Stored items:
## Begin
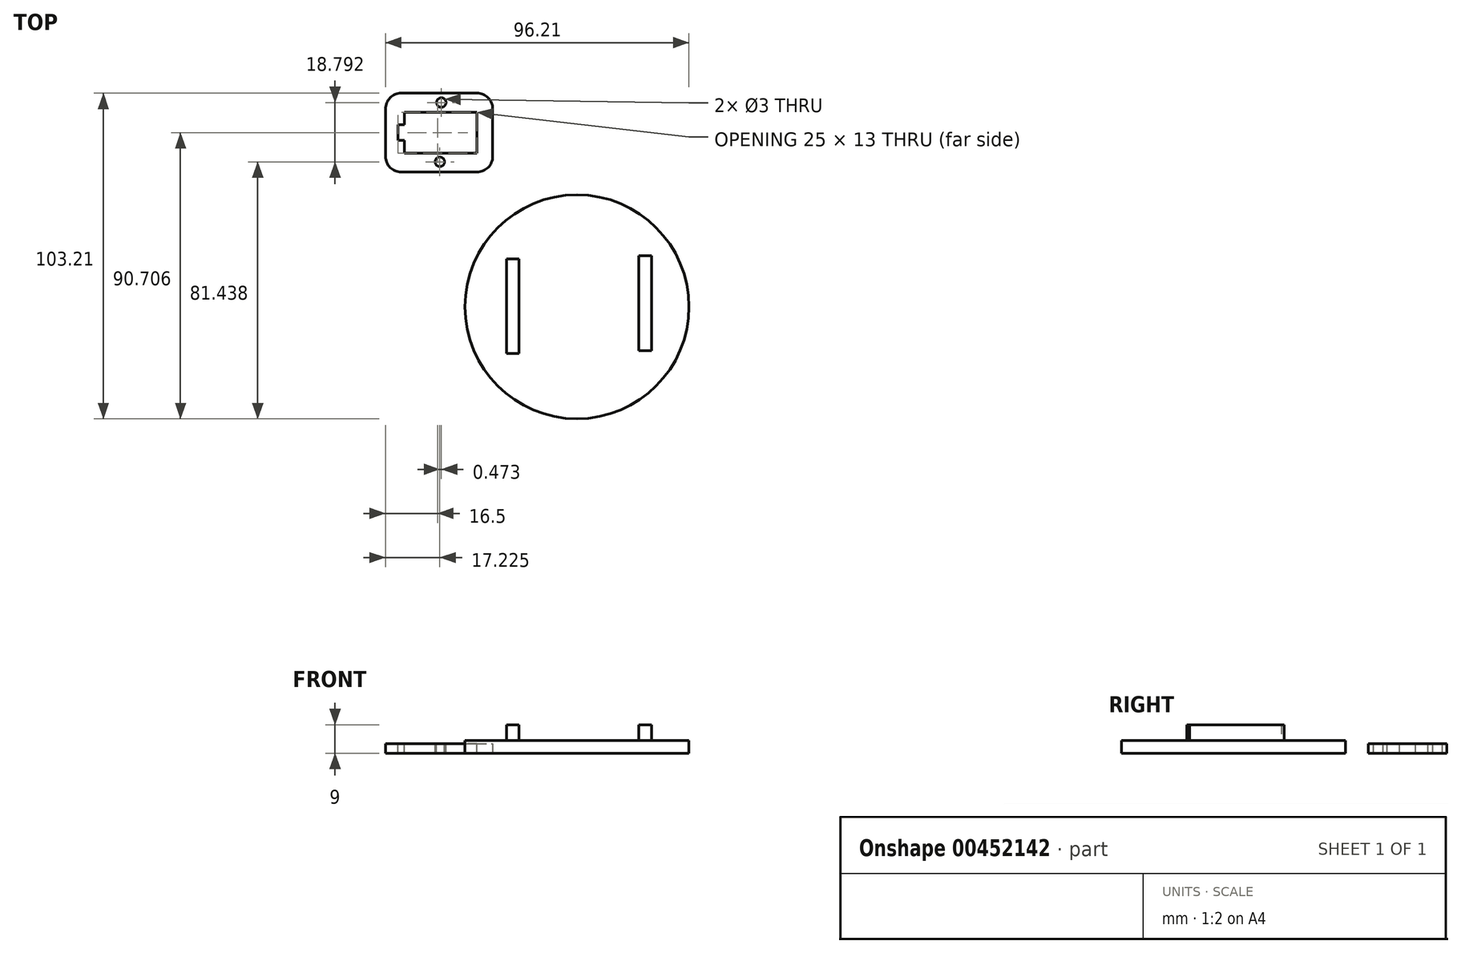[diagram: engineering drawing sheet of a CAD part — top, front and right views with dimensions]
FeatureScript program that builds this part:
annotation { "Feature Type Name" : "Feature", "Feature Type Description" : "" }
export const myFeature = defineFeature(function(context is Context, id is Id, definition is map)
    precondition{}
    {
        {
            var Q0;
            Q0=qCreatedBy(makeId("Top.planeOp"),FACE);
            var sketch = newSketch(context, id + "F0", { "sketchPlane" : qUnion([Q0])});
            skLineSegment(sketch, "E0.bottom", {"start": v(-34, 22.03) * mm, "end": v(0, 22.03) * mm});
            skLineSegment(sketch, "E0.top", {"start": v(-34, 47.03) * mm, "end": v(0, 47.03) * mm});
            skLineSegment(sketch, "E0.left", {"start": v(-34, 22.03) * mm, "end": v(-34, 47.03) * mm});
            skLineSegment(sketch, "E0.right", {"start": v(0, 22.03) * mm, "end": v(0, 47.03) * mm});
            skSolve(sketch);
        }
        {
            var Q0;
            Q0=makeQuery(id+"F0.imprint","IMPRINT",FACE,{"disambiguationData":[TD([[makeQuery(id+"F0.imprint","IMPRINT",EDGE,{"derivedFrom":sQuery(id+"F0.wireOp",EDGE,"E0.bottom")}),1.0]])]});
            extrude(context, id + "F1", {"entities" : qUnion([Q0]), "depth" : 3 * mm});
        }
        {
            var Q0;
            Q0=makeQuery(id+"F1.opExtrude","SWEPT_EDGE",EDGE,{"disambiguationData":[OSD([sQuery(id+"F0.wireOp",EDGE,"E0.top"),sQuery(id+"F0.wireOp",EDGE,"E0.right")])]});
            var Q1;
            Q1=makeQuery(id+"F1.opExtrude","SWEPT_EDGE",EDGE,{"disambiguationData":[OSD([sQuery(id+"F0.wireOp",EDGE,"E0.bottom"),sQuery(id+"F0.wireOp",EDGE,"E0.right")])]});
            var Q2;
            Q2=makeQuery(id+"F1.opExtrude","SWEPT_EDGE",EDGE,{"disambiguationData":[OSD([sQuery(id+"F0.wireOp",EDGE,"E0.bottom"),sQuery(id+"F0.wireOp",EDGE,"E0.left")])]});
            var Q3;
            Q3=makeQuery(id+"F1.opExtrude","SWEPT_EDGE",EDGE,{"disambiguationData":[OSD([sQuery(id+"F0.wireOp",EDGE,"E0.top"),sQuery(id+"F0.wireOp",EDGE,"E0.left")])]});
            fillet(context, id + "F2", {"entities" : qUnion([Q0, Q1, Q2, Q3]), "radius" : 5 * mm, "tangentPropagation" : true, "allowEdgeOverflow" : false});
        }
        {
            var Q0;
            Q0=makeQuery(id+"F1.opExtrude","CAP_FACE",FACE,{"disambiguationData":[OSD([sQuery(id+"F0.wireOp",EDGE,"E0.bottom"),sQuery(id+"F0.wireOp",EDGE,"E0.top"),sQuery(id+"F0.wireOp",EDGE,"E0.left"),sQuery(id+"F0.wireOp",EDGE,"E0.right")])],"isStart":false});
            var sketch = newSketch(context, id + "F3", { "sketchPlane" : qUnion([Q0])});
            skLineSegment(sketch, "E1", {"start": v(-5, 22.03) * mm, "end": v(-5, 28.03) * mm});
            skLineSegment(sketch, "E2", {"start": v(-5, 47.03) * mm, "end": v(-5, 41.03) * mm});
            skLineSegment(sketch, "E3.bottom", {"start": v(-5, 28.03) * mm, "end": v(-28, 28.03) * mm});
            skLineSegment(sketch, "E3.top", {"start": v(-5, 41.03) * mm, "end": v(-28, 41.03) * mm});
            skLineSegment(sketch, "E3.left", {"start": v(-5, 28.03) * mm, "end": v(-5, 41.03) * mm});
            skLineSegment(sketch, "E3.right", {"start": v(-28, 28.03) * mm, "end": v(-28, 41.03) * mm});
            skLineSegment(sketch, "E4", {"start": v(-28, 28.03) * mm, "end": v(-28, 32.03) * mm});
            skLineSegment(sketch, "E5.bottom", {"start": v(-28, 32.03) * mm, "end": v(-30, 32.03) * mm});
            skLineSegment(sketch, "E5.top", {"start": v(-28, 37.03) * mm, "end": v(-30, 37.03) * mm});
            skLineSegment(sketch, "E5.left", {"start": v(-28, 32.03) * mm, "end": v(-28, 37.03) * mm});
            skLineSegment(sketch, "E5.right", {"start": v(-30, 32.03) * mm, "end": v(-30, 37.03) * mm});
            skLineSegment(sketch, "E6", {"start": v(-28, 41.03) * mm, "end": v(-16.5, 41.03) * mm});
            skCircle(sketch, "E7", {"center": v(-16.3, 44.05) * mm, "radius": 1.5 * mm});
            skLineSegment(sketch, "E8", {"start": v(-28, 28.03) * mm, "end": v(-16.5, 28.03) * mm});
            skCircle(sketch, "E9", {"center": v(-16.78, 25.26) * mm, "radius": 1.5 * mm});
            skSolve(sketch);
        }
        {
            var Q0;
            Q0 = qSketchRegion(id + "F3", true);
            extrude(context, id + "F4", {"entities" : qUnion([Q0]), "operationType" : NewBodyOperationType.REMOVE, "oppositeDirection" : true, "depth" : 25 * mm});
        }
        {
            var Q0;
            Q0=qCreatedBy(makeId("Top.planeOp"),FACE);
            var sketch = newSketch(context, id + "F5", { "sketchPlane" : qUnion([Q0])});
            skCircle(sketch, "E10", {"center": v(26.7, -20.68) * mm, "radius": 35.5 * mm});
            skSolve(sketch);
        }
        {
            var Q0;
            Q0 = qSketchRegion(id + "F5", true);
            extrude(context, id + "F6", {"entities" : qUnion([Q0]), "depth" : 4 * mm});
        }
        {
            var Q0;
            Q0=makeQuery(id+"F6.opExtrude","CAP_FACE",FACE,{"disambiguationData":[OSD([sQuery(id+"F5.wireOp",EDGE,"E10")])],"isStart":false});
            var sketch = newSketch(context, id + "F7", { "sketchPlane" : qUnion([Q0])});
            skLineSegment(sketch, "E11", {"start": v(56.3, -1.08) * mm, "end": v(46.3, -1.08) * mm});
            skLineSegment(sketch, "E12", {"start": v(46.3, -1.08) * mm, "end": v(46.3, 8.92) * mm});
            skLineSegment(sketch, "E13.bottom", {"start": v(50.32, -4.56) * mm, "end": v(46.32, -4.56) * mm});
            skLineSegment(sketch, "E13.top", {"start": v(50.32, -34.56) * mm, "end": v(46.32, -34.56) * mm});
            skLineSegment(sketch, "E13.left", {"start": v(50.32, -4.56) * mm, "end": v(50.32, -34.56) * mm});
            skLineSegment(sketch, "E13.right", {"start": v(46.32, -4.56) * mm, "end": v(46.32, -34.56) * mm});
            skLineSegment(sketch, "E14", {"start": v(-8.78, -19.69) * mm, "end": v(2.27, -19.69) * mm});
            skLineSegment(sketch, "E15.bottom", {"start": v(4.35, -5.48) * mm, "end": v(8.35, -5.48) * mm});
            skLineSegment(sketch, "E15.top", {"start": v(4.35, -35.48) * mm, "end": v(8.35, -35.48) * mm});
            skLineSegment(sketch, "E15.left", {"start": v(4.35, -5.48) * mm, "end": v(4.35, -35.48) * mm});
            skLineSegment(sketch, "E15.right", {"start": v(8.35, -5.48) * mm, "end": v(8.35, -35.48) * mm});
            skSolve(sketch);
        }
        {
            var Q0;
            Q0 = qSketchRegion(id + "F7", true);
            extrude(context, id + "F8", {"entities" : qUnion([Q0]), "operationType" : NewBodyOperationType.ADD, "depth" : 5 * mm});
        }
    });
## End
Throughout the data, substitute "height" for every occurrence of "depth" and write the lines out again with nothing else changed. Leave the pictures out of your answer.

### Solution for this task
[diagram: engineering drawing sheet of a CAD part — top, front and right views with dimensions]
FeatureScript program that builds this part:
annotation { "Feature Type Name" : "Feature", "Feature Type Description" : "" }
export const myFeature = defineFeature(function(context is Context, id is Id, definition is map)
    precondition{}
    {
        {
            var Q0;
            Q0=qCreatedBy(makeId("Top.planeOp"),FACE);
            var sketch = newSketch(context, id + "F0", { "sketchPlane" : qUnion([Q0])});
            skLineSegment(sketch, "E0.bottom", {"start": v(-34, 22.03) * mm, "end": v(0, 22.03) * mm});
            skLineSegment(sketch, "E0.top", {"start": v(-34, 47.03) * mm, "end": v(0, 47.03) * mm});
            skLineSegment(sketch, "E0.left", {"start": v(-34, 22.03) * mm, "end": v(-34, 47.03) * mm});
            skLineSegment(sketch, "E0.right", {"start": v(0, 22.03) * mm, "end": v(0, 47.03) * mm});
            skSolve(sketch);
        }
        {
            var Q0;
            Q0=makeQuery(id+"F0.imprint","IMPRINT",FACE,{"disambiguationData":[TD([[makeQuery(id+"F0.imprint","IMPRINT",EDGE,{"derivedFrom":sQuery(id+"F0.wireOp",EDGE,"E0.bottom")}),1.0]])]});
            extrude(context, id + "F1", {"entities" : qUnion([Q0]), "height" : 3 * mm});
        }
        {
            var Q0;
            Q0=makeQuery(id+"F1.opExtrude","SWEPT_EDGE",EDGE,{"disambiguationData":[OSD([sQuery(id+"F0.wireOp",EDGE,"E0.top"),sQuery(id+"F0.wireOp",EDGE,"E0.right")])]});
            var Q1;
            Q1=makeQuery(id+"F1.opExtrude","SWEPT_EDGE",EDGE,{"disambiguationData":[OSD([sQuery(id+"F0.wireOp",EDGE,"E0.bottom"),sQuery(id+"F0.wireOp",EDGE,"E0.right")])]});
            var Q2;
            Q2=makeQuery(id+"F1.opExtrude","SWEPT_EDGE",EDGE,{"disambiguationData":[OSD([sQuery(id+"F0.wireOp",EDGE,"E0.bottom"),sQuery(id+"F0.wireOp",EDGE,"E0.left")])]});
            var Q3;
            Q3=makeQuery(id+"F1.opExtrude","SWEPT_EDGE",EDGE,{"disambiguationData":[OSD([sQuery(id+"F0.wireOp",EDGE,"E0.top"),sQuery(id+"F0.wireOp",EDGE,"E0.left")])]});
            fillet(context, id + "F2", {"entities" : qUnion([Q0, Q1, Q2, Q3]), "radius" : 5 * mm, "tangentPropagation" : true, "allowEdgeOverflow" : false});
        }
        {
            var Q0;
            Q0=makeQuery(id+"F1.opExtrude","CAP_FACE",FACE,{"disambiguationData":[OSD([sQuery(id+"F0.wireOp",EDGE,"E0.bottom"),sQuery(id+"F0.wireOp",EDGE,"E0.top"),sQuery(id+"F0.wireOp",EDGE,"E0.left"),sQuery(id+"F0.wireOp",EDGE,"E0.right")])],"isStart":false});
            var sketch = newSketch(context, id + "F3", { "sketchPlane" : qUnion([Q0])});
            skLineSegment(sketch, "E1", {"start": v(-5, 22.03) * mm, "end": v(-5, 28.03) * mm});
            skLineSegment(sketch, "E2", {"start": v(-5, 47.03) * mm, "end": v(-5, 41.03) * mm});
            skLineSegment(sketch, "E3.bottom", {"start": v(-5, 28.03) * mm, "end": v(-28, 28.03) * mm});
            skLineSegment(sketch, "E3.top", {"start": v(-5, 41.03) * mm, "end": v(-28, 41.03) * mm});
            skLineSegment(sketch, "E3.left", {"start": v(-5, 28.03) * mm, "end": v(-5, 41.03) * mm});
            skLineSegment(sketch, "E3.right", {"start": v(-28, 28.03) * mm, "end": v(-28, 41.03) * mm});
            skLineSegment(sketch, "E4", {"start": v(-28, 28.03) * mm, "end": v(-28, 32.03) * mm});
            skLineSegment(sketch, "E5.bottom", {"start": v(-28, 32.03) * mm, "end": v(-30, 32.03) * mm});
            skLineSegment(sketch, "E5.top", {"start": v(-28, 37.03) * mm, "end": v(-30, 37.03) * mm});
            skLineSegment(sketch, "E5.left", {"start": v(-28, 32.03) * mm, "end": v(-28, 37.03) * mm});
            skLineSegment(sketch, "E5.right", {"start": v(-30, 32.03) * mm, "end": v(-30, 37.03) * mm});
            skLineSegment(sketch, "E6", {"start": v(-28, 41.03) * mm, "end": v(-16.5, 41.03) * mm});
            skCircle(sketch, "E7", {"center": v(-16.3, 44.05) * mm, "radius": 1.5 * mm});
            skLineSegment(sketch, "E8", {"start": v(-28, 28.03) * mm, "end": v(-16.5, 28.03) * mm});
            skCircle(sketch, "E9", {"center": v(-16.78, 25.26) * mm, "radius": 1.5 * mm});
            skSolve(sketch);
        }
        {
            var Q0;
            Q0 = qSketchRegion(id + "F3", true);
            extrude(context, id + "F4", {"entities" : qUnion([Q0]), "operationType" : NewBodyOperationType.REMOVE, "oppositeDirection" : true, "height" : 25 * mm});
        }
        {
            var Q0;
            Q0=qCreatedBy(makeId("Top.planeOp"),FACE);
            var sketch = newSketch(context, id + "F5", { "sketchPlane" : qUnion([Q0])});
            skCircle(sketch, "E10", {"center": v(26.7, -20.68) * mm, "radius": 35.5 * mm});
            skSolve(sketch);
        }
        {
            var Q0;
            Q0 = qSketchRegion(id + "F5", true);
            extrude(context, id + "F6", {"entities" : qUnion([Q0]), "height" : 4 * mm});
        }
        {
            var Q0;
            Q0=makeQuery(id+"F6.opExtrude","CAP_FACE",FACE,{"disambiguationData":[OSD([sQuery(id+"F5.wireOp",EDGE,"E10")])],"isStart":false});
            var sketch = newSketch(context, id + "F7", { "sketchPlane" : qUnion([Q0])});
            skLineSegment(sketch, "E11", {"start": v(56.3, -1.08) * mm, "end": v(46.3, -1.08) * mm});
            skLineSegment(sketch, "E12", {"start": v(46.3, -1.08) * mm, "end": v(46.3, 8.92) * mm});
            skLineSegment(sketch, "E13.bottom", {"start": v(50.32, -4.56) * mm, "end": v(46.32, -4.56) * mm});
            skLineSegment(sketch, "E13.top", {"start": v(50.32, -34.56) * mm, "end": v(46.32, -34.56) * mm});
            skLineSegment(sketch, "E13.left", {"start": v(50.32, -4.56) * mm, "end": v(50.32, -34.56) * mm});
            skLineSegment(sketch, "E13.right", {"start": v(46.32, -4.56) * mm, "end": v(46.32, -34.56) * mm});
            skLineSegment(sketch, "E14", {"start": v(-8.78, -19.69) * mm, "end": v(2.27, -19.69) * mm});
            skLineSegment(sketch, "E15.bottom", {"start": v(4.35, -5.48) * mm, "end": v(8.35, -5.48) * mm});
            skLineSegment(sketch, "E15.top", {"start": v(4.35, -35.48) * mm, "end": v(8.35, -35.48) * mm});
            skLineSegment(sketch, "E15.left", {"start": v(4.35, -5.48) * mm, "end": v(4.35, -35.48) * mm});
            skLineSegment(sketch, "E15.right", {"start": v(8.35, -5.48) * mm, "end": v(8.35, -35.48) * mm});
            skSolve(sketch);
        }
        {
            var Q0;
            Q0 = qSketchRegion(id + "F7", true);
            extrude(context, id + "F8", {"entities" : qUnion([Q0]), "operationType" : NewBodyOperationType.ADD, "height" : 5 * mm});
        }
    });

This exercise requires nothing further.